Cine

Una mirada encendida

Como tampoco se trata de matar (simbólicamente) a todos los padres, habré de confesar que me eduqué como espectador y cinéfilo con las críticas y artículos de Ángel Fernández-Santos (1934-2004) en El País, mucho antes incluso de saber que algún día podría yo mismo dedicarme al sufrido oficio de la crítica de cine. Era para mí una rutina más comprar el periódico y buscar su firma, esperando coincidir con sus criterios y valoraciones en un proceso de identificación que todos hemos padecido alguna vez en nuestros días de formación del espíritu, del gusto, de la personalidad misma.

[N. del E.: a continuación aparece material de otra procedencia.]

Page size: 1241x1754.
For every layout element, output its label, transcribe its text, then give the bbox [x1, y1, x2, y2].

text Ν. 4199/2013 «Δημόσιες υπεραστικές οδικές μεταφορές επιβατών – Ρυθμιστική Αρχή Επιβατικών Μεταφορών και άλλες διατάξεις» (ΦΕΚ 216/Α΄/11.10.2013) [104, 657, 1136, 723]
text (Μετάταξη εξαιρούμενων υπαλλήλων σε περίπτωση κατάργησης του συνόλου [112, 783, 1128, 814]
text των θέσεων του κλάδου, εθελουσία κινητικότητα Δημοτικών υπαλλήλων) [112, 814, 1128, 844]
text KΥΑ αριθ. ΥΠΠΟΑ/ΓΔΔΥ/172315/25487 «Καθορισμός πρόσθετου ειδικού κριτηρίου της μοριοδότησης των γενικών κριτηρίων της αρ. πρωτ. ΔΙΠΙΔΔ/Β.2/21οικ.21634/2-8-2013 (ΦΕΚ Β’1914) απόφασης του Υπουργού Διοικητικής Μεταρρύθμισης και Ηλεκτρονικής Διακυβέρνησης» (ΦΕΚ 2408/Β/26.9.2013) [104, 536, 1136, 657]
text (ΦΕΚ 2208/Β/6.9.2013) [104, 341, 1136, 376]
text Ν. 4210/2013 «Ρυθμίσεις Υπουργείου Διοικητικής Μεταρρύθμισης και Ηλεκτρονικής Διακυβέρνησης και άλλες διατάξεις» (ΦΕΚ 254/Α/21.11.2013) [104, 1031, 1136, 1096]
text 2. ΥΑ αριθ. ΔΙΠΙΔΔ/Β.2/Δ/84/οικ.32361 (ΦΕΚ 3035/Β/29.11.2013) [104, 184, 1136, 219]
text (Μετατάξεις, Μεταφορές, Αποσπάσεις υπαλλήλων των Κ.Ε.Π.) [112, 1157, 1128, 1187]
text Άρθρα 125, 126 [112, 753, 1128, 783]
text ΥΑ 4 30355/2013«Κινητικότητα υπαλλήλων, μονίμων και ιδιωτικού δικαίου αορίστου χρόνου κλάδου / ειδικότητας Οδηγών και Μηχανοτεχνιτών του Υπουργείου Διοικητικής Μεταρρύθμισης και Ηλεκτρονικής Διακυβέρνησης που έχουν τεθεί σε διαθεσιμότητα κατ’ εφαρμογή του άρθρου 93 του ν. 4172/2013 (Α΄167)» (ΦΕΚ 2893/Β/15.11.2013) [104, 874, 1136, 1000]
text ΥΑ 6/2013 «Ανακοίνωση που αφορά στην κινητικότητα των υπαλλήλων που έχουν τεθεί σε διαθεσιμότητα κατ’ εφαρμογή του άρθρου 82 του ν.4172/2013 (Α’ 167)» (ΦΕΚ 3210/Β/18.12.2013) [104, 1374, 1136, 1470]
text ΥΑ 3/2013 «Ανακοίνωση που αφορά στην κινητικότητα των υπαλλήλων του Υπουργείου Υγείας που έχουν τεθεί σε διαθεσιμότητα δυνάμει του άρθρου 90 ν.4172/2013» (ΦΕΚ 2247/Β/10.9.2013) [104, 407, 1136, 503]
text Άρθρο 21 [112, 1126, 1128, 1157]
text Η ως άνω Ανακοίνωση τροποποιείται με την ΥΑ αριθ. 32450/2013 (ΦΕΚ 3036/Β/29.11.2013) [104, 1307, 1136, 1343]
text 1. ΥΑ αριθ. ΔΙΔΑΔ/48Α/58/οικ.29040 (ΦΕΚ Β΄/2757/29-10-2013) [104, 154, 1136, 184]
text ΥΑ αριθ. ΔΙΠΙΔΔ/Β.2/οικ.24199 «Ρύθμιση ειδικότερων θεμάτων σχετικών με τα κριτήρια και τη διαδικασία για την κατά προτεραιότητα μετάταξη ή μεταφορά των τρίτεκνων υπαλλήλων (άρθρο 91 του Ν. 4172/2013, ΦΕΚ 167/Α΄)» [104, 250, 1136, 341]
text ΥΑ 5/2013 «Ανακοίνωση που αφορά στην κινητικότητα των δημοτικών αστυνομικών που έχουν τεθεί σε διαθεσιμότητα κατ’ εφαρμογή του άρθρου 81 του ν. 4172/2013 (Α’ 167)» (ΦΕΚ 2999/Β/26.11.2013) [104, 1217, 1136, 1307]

Figura paternal, misteriosa y huidiza, Fernández-Santos no salía en la televisión (como nuestros admirados Alfonso Sánchez o José Luis Guarner, otros grandes maestros de la crítica), tampoco escuchábamos su voz en tertulias radiofónicas, no participaba nunca de esa fiesta interminable en la que parece vivir siempre el mundillo del cine. Lo admirábamos precisamente por eso, por intuir que en ese gesto distante y austero se escondía el valor de la independencia (tan difícil y cara en la profesión), el desprecio callado a todo aquello que no tuviese que ver con el arte, culto o popular, y el compromiso con la reflexión y las palabras. Con sus críticas aprendimos a educarnos la mirada, a bucear en las referencias, a escudriñar títulos y autores desconocidos antes de la era emule, a paladear los rincones de un discurso tanto o más rico que el de algunas de las películas que lo generaban. Incluso aunque, como ocurría en ocasiones, uno no supiera muy bien de lo que hablaba o si la película le había gustado o no.

Al margen de sus contados y muy celebrados guiones cinematográficos (para El espíritu de la colmena, de Erice, y para algunos filmes de Francisco Regueiro, ambos directores y amigos desde los días de la Escuela Oficial de Cine, por la que pasó fugazmente a comienzos de los 60), el legado crítico de Fernández-Santos se concentró prácticamente en su totalidad en revistas (Nuestro cine, de 1964 a 1971, en pleno apogeo del cine moderno y el Nuevo Cine Español; Cinemanía, ya en la era Prisa) y periódicos (primero en Diario 16, luego en El País, donde estuvo desde 1982 hasta su muerte). Apenas nos dejó un par de libros para glosar a su autor (Maiakovski y el cine) y a su género favoritos (Más allá del Oeste, reeditado ahora también por Debate).

Este abundante material crítico nos llega al fin en forma de volumen recopilatorio, gracias a la labor meticulosa y sensata de Carlos F. Heredero, colega y amigo quien, tras años de briega académica e incansable labor crítica, dirige hoy la recién nacida Cahiers du cinéma-España. En sus numerosas páginas, ordenadas por temas (Lenguaje, Géneros, Guionistas, Actores, Creadores, Festivales, Artículos de opinión, Películas de una vida y Autorretratos), se concentran filias y fobias, pecados de juventud y turbulencias críticas, debates intensos y lecciones teóricas, pero, sobre todo, se detecta la inquebrantable filiación baziniana del autor, resistente a todas las modas, la paulatina depuración literaria de un estilo que era ya una forma de pensamiento, una escritura cinematográfica que dialogaba con las películas desde las entrañas y la lucidez, desde la relación con las artes, el teatro (tan querido) o la filosofía, a través de una prosa brillante, por momentos barroca, que supo estar siempre al servicio del cine para traducir en brillantes hallazgos y una erudición siempre transparente un lenguaje de imágenes, sonidos y emociones.